**Document excerpt:**
FASTCUDA aims to bridge this gap by taking advantage of the software parallelization effort that has gone into porting scientific applications to GPUs, and utilize it so as to implement FPGA-based systems. FASTCUDA focuses on CUDA, a GPU architecture and programming model initially developed by Nvidia for its line of GPUs, and provides a novel methodology, architecture and toolset to automatically port and run CUDA programs onto FPGA hardware.

Execution starts with the CUDA host program running single-threaded on the host CPU. Whenever a CUDA kernel is invoked, the host CPU dispatches the execution of the kernel to an accelerator (separate device) that supports parallel execution of multiple threads. Traditionally these are Nvidia’s GPUs or other multi-core platforms. However, we prove that even higher performance acceleration, as well as lower power and energy consumption, can be obtained if a computationally intensive CUDA kernel is synthesized into hardware and mapped onto an FPGA for execution. Therefore, FASTCUDA employs a hybrid approach: it uses an FPGA-based accelerator for executing the time critical CUDA kernels and a multi-core processor for executing the CUDA kernels that could not fit in the FPGA fabric.

FASTCUDA is a design methodology and accompanying toolset that allows CUDA programs to be executed efficiently on a shared memory, multi-core CPU communicating with an FPGA-based accelerator. A modern FPGA provides all required resources; multiple embedded micro-CPUs for the CUDA host program and the CUDA kernels that will be executed on the multi-core processor as well as large logic capacity for the CUDA kernels that will be accelerated in hardware. Toward this end FASTCUDA has not developed everything from scratch but it has joined numerous on-going efforts in industry and academia to create a unified efficient open-source framework.

The objectives of FASTCUDA were twofold:
1. create an innovative embedded system design flow by designing highly efficient components and by taking advantage of numerous open-source ongoing efforts in codesign of embedded systems, both at the academic and at the industrial level
2. enable an easier transition from research results to industrial exploitation, i.e. standardization of codesign usage

FASTCUDA has successfully defined the new design flow and has provided to the open-community the related toolset. The objectives have been achieved by defining, implementing and disseminating a publicly available platform that takes as input a description of the system in the CUDA programming model, and produces an efficient FPGA-based embedded design that executes certain CUDA kernels in software, while it implements the rest in hardware according to a hardware/software partitioning algorithm that has been developed throughout the project.

In order to fulfill the aforementioned objectives we have built the FASTCUDA platform which is comprised of the following sub-systems:
• A novel reconfigurable computing (RC) architecture composed of a multi-processor system, shared memory and reconfigurable fabric in order to run the multi-threaded CUDA applications.
• An advanced high-level synthesis tool which efficiently maps the coarse and fine grained parallelism exposed in CUDA kernels onto the reconfigurable fabric.
• A compiler framework in order to port the CUDA programming model to the FASTCUDA multi- processor environment.
• A design space exploration strategy based on profiling, user-driven block partitioning, and analysis by simulation, compilation and high-level synthesis of the quality of each point in the design space.
• A central on-chip processor that coordinates the execution of the CUDA kernels and executes the main code (referred as host code in the CUDA programming model) of the CUDA application.

The FASTCUDA platform is relatively easy to use through a graphical user interface (GUI) in order to gain wide acceptability by the embedded design community. Especially, as the tool targets the group of designers programming in a high-level and it is critical to speed-up their design time, the factor of having a tool that operates in a user friendly environment is of major importance. This can play an important role to the wide adoption of the tool.

Absolute pixel coordinates:

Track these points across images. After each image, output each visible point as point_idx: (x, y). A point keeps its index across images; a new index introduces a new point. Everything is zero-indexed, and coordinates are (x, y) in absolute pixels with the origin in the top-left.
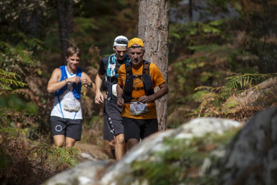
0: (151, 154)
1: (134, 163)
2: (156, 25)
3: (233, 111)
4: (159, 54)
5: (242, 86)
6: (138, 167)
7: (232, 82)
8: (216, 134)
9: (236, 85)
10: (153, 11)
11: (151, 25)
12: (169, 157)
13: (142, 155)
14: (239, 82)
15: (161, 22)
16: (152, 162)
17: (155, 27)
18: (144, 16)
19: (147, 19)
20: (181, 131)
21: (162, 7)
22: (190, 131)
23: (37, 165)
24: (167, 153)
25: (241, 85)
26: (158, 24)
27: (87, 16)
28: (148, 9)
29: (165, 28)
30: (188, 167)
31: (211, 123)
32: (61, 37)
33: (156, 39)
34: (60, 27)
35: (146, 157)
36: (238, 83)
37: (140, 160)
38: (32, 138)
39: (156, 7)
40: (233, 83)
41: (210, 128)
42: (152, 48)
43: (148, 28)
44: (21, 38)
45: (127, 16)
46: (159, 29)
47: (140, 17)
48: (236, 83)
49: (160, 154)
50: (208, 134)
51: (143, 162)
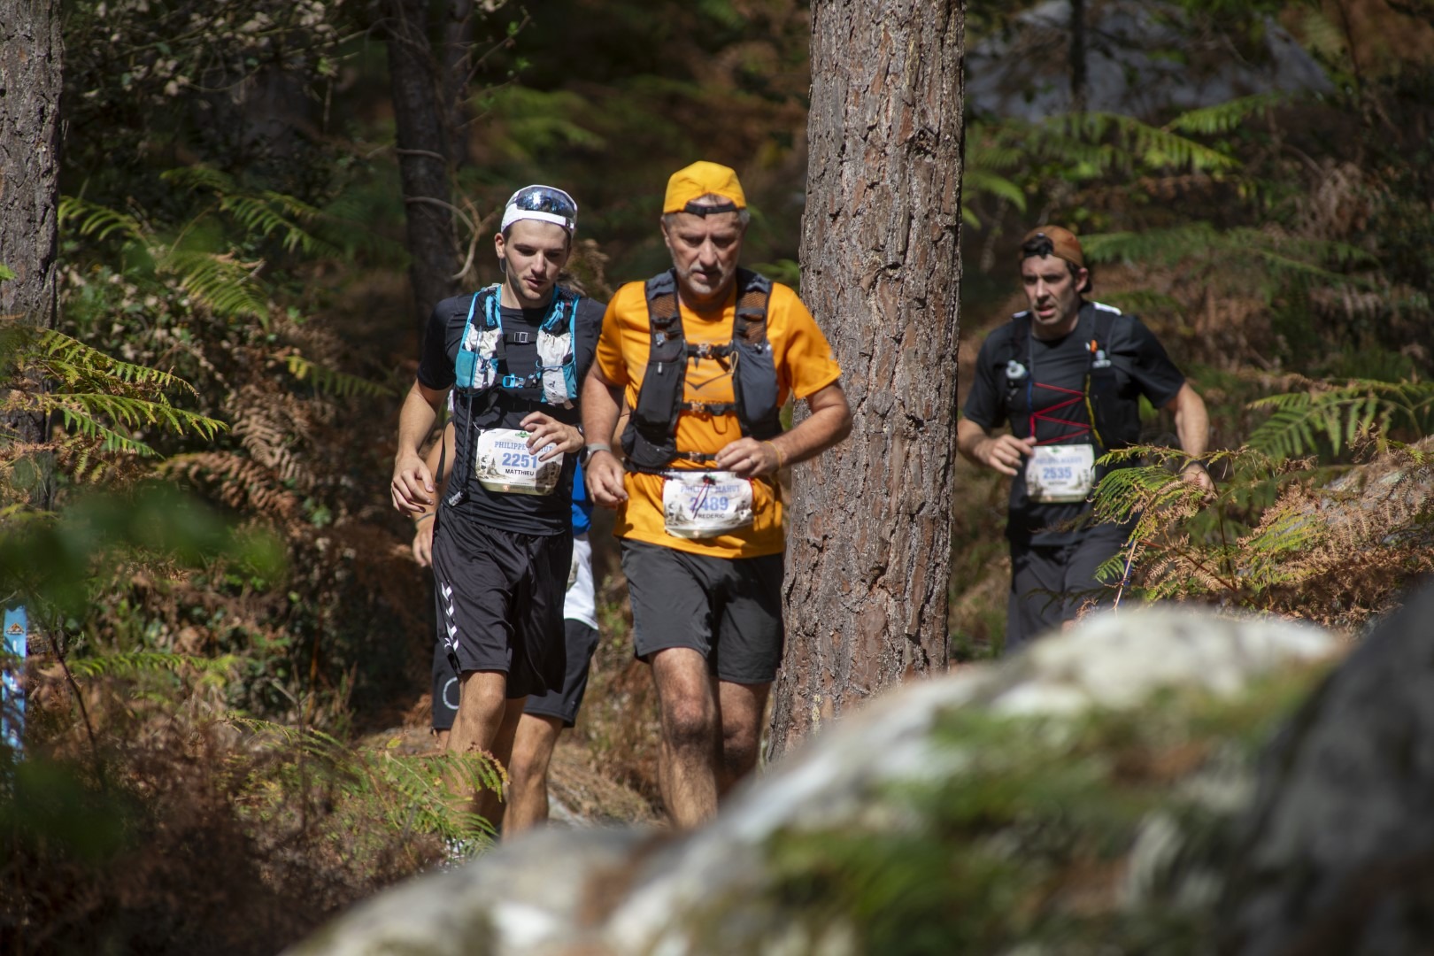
0: (865, 789)
1: (780, 837)
2: (897, 129)
3: (1295, 575)
4: (914, 279)
5: (1337, 445)
6: (799, 861)
7: (1288, 422)
8: (1205, 692)
9: (1309, 439)
10: (882, 55)
11: (871, 128)
12: (964, 807)
13: (824, 798)
14: (1323, 421)
15: (923, 113)
16: (873, 837)
17: (895, 138)
18: (837, 83)
19: (851, 98)
20: (1026, 674)
21: (929, 36)
22: (1069, 676)
23: (279, 845)
24: (951, 789)
25: (1335, 438)
26: (907, 126)
27: (541, 82)
28: (859, 44)
29: (947, 143)
30: (1060, 860)
31: (1181, 633)
32: (409, 186)
33: (897, 202)
34: (404, 137)
35: (842, 810)
36: (1319, 426)
37: (811, 821)
38: (255, 703)
39: (897, 37)
40: (1291, 427)
41: (1174, 663)
42: (878, 249)
43: (856, 143)
44: (204, 192)
45: (747, 81)
46: (916, 146)
47: (817, 84)
48: (1306, 431)
49: (917, 794)
50: (1164, 694)
51: (826, 837)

**Task to carry out:**
Reproduce the FASTCUDA text starting at "In order to fulfill" and ending at "the design space.", updating each "reconfigurable fabric" to "programmable fabric".

**Result for this exercise:**
In order to fulfill the aforementioned objectives we have built the FASTCUDA platform which is comprised of the following sub-systems:
• A novel reconfigurable computing (RC) architecture composed of a multi-processor system, shared memory and programmable fabric in order to run the multi-threaded CUDA applications.
• An advanced high-level synthesis tool which efficiently maps the coarse and fine grained parallelism exposed in CUDA kernels onto the programmable fabric.
• A compiler framework in order to port the CUDA programming model to the FASTCUDA multi- processor environment.
• A design space exploration strategy based on profiling, user-driven block partitioning, and analysis by simulation, compilation and high-level synthesis of the quality of each point in the design space.